Even the largest lobbying shops will find it a struggle to build rapport with so many inexperienced lawmakers during the first six months of 2019, prime Capitol Hill fly-in season for many associations.
Rest assured, these key contacts will engage incoming legislators shortly after the elections, sharing their stories and helping them understand how federal policy affects the communities they will represent as of January. Some issue ambassador programs are so proactive that their volunteers have been approaching those running for office all year, working to make their issues a part of the candidate commentary leading up to November 6.
These aren’t your basic “online activists” who just click a mouse and send a message. Rather, associations invest deeply in these key contacts, helping them understand how to engage at a higher level and be an asset to legislators. Performance-based metrics gauge the success of each advocate.

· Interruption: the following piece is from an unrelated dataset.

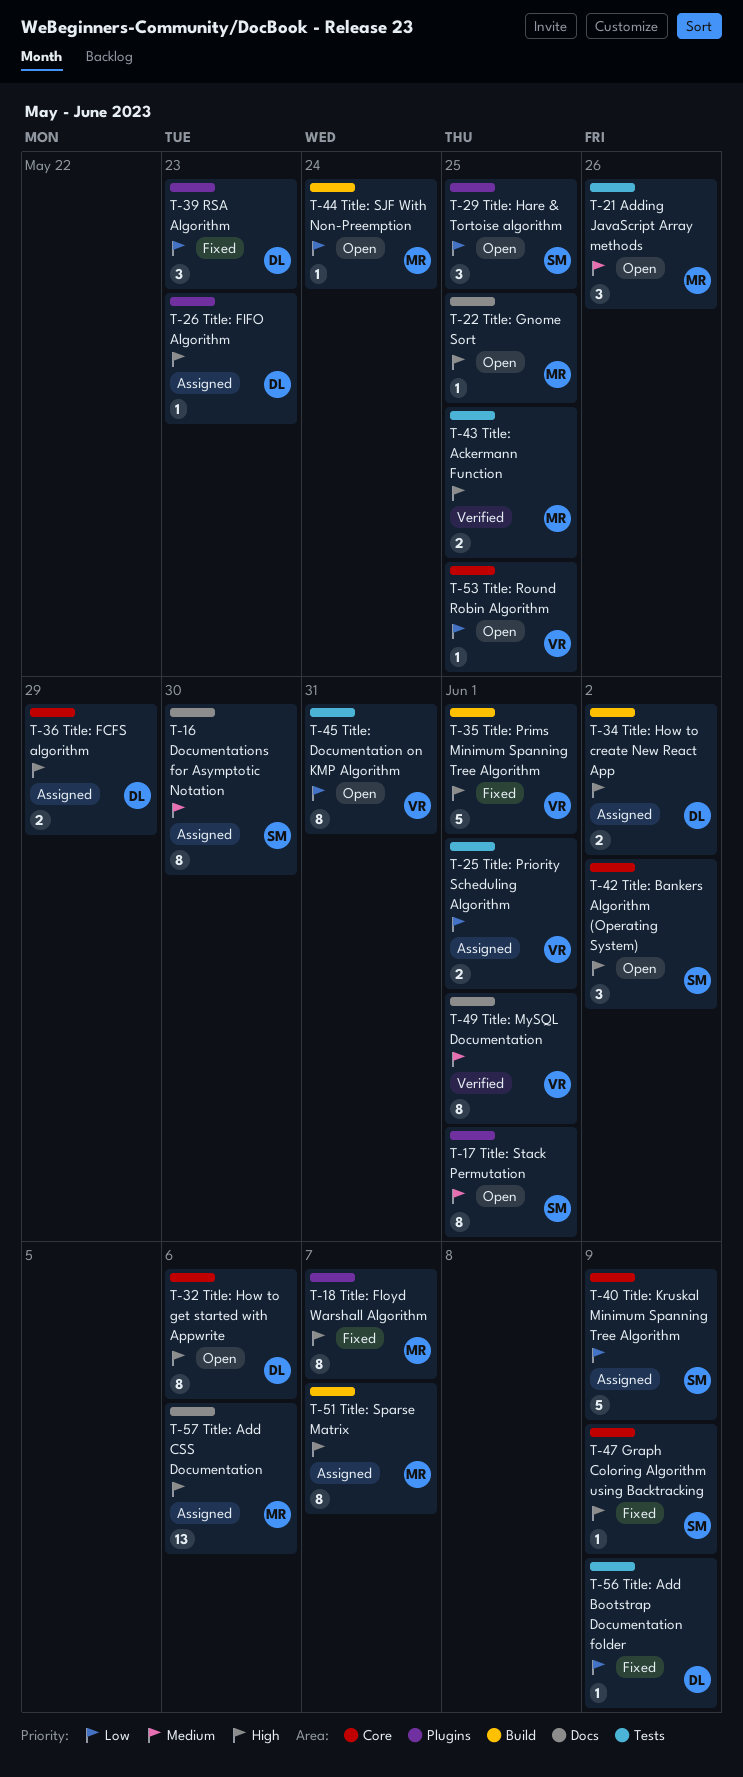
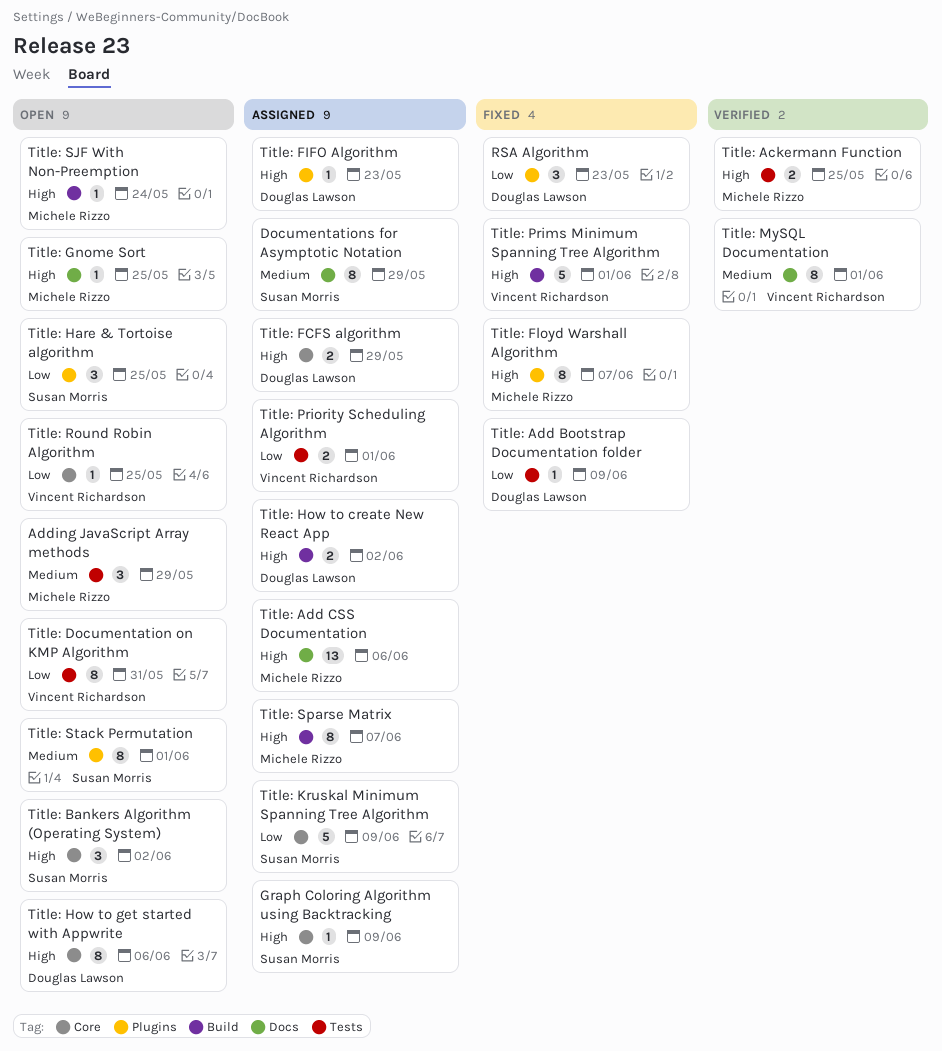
Adding JavaScript Array methods, due: May 26 -> May 29
Documentations for Asymptotic Notation, due: May 30 -> May 29
Graph Coloring Algorithm using Backtracking, status: Fixed -> Assigned
Title: SJF With Non-Preemption, priority: Low -> High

Many of these organizations witnessed the fruits of their labors over the last few years, achieving unprecedented legislative and regulatory victories. Having dozens or hundreds of volunteers at the ready to boost lobbying efforts should prove invaluable with a legislature that will lack even a basic understanding of most associations’ issues.
Has your association considered how it will address the looming knowledge gap in Congress and advance your policy agenda in 2019? Extending the enterprise and leaning on your members via a key contact program could be one of the most effective investments to make for next year—and beyond.